Extracted entries:
____________________

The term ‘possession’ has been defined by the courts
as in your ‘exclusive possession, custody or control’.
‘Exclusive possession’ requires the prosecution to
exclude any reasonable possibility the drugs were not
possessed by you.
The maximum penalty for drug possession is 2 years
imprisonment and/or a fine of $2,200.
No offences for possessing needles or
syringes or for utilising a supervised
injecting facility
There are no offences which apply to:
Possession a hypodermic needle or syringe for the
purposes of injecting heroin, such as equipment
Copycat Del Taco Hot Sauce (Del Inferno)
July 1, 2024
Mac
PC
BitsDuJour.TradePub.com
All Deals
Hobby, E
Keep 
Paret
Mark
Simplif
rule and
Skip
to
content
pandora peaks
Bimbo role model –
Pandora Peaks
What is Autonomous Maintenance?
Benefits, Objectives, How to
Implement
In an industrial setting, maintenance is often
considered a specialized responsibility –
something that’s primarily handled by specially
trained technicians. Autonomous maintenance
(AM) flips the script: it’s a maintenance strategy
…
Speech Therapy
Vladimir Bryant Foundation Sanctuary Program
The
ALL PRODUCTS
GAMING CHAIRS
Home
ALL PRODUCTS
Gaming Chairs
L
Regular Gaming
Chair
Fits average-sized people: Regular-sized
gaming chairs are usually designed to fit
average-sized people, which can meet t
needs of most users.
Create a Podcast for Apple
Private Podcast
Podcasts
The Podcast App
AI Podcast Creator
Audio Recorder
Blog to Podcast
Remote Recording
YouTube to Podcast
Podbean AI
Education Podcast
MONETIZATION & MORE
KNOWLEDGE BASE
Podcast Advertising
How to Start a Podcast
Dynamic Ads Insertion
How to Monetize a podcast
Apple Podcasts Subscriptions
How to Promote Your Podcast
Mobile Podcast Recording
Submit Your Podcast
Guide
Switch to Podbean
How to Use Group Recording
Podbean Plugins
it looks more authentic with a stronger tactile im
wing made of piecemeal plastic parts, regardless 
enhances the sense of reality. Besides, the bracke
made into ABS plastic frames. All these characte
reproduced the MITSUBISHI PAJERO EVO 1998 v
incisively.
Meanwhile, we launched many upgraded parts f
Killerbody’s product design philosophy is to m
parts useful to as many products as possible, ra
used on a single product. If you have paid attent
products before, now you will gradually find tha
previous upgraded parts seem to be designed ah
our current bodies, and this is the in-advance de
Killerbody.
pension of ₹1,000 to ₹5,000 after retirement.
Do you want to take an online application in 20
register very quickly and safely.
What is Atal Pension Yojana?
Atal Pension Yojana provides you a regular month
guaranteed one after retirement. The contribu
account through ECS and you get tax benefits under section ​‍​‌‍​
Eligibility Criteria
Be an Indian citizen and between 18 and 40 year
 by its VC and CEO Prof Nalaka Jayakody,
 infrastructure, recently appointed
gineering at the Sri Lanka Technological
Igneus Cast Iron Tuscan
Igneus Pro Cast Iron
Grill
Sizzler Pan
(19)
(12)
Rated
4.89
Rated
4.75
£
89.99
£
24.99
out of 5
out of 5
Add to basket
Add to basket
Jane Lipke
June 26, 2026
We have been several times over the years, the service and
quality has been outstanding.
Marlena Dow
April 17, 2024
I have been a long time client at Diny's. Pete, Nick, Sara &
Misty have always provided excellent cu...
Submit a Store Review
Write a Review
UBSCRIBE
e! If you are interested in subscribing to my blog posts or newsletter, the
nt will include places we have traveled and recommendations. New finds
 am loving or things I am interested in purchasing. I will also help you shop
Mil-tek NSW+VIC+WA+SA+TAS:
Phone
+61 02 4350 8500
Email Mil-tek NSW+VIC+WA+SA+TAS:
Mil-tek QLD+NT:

____________________

Work instructions: Reproduce every line of the material above, swapping "Add to basket" for "Add to cart" wherever it occurs and leaving everything else unchanged.

The completed task:
The term ‘possession’ has been defined by the courts
as in your ‘exclusive possession, custody or control’.
‘Exclusive possession’ requires the prosecution to
exclude any reasonable possibility the drugs were not
possessed by you.
The maximum penalty for drug possession is 2 years
imprisonment and/or a fine of $2,200.
No offences for possessing needles or
syringes or for utilising a supervised
injecting facility
There are no offences which apply to:
Possession a hypodermic needle or syringe for the
purposes of injecting heroin, such as equipment
Copycat Del Taco Hot Sauce (Del Inferno)
July 1, 2024
Mac
PC
BitsDuJour.TradePub.com
All Deals
Hobby, E
Keep 
Paret
Mark
Simplif
rule and
Skip
to
content
pandora peaks
Bimbo role model –
Pandora Peaks
What is Autonomous Maintenance?
Benefits, Objectives, How to
Implement
In an industrial setting, maintenance is often
considered a specialized responsibility –
something that’s primarily handled by specially
trained technicians. Autonomous maintenance
(AM) flips the script: it’s a maintenance strategy
…
Speech Therapy
Vladimir Bryant Foundation Sanctuary Program
The
ALL PRODUCTS
GAMING CHAIRS
Home
ALL PRODUCTS
Gaming Chairs
L
Regular Gaming
Chair
Fits average-sized people: Regular-sized
gaming chairs are usually designed to fit
average-sized people, which can meet t
needs of most users.
Create a Podcast for Apple
Private Podcast
Podcasts
The Podcast App
AI Podcast Creator
Audio Recorder
Blog to Podcast
Remote Recording
YouTube to Podcast
Podbean AI
Education Podcast
MONETIZATION & MORE
KNOWLEDGE BASE
Podcast Advertising
How to Start a Podcast
Dynamic Ads Insertion
How to Monetize a podcast
Apple Podcasts Subscriptions
How to Promote Your Podcast
Mobile Podcast Recording
Submit Your Podcast
Guide
Switch to Podbean
How to Use Group Recording
Podbean Plugins
it looks more authentic with a stronger tactile im
wing made of piecemeal plastic parts, regardless 
enhances the sense of reality. Besides, the bracke
made into ABS plastic frames. All these characte
reproduced the MITSUBISHI PAJERO EVO 1998 v
incisively.
Meanwhile, we launched many upgraded parts f
Killerbody’s product design philosophy is to m
parts useful to as many products as possible, ra
used on a single product. If you have paid attent
products before, now you will gradually find tha
previous upgraded parts seem to be designed ah
our current bodies, and this is the in-advance de
Killerbody.
pension of ₹1,000 to ₹5,000 after retirement.
Do you want to take an online application in 20
register very quickly and safely.
What is Atal Pension Yojana?
Atal Pension Yojana provides you a regular month
guaranteed one after retirement. The contribu
account through ECS and you get tax benefits under section ​‍​‌‍​
Eligibility Criteria
Be an Indian citizen and between 18 and 40 year
 by its VC and CEO Prof Nalaka Jayakody,
 infrastructure, recently appointed
gineering at the Sri Lanka Technological
Igneus Cast Iron Tuscan
Igneus Pro Cast Iron
Grill
Sizzler Pan
(19)
(12)
Rated
4.89
Rated
4.75
£
89.99
£
24.99
out of 5
out of 5
Add to cart
Add to cart
Jane Lipke
June 26, 2026
We have been several times over the years, the service and
quality has been outstanding.
Marlena Dow
April 17, 2024
I have been a long time client at Diny's. Pete, Nick, Sara &
Misty have always provided excellent cu...
Submit a Store Review
Write a Review
UBSCRIBE
e! If you are interested in subscribing to my blog posts or newsletter, the
nt will include places we have traveled and recommendations. New finds
 am loving or things I am interested in purchasing. I will also help you shop
Mil-tek NSW+VIC+WA+SA+TAS:
Phone
+61 02 4350 8500
Email Mil-tek NSW+VIC+WA+SA+TAS:
Mil-tek QLD+NT:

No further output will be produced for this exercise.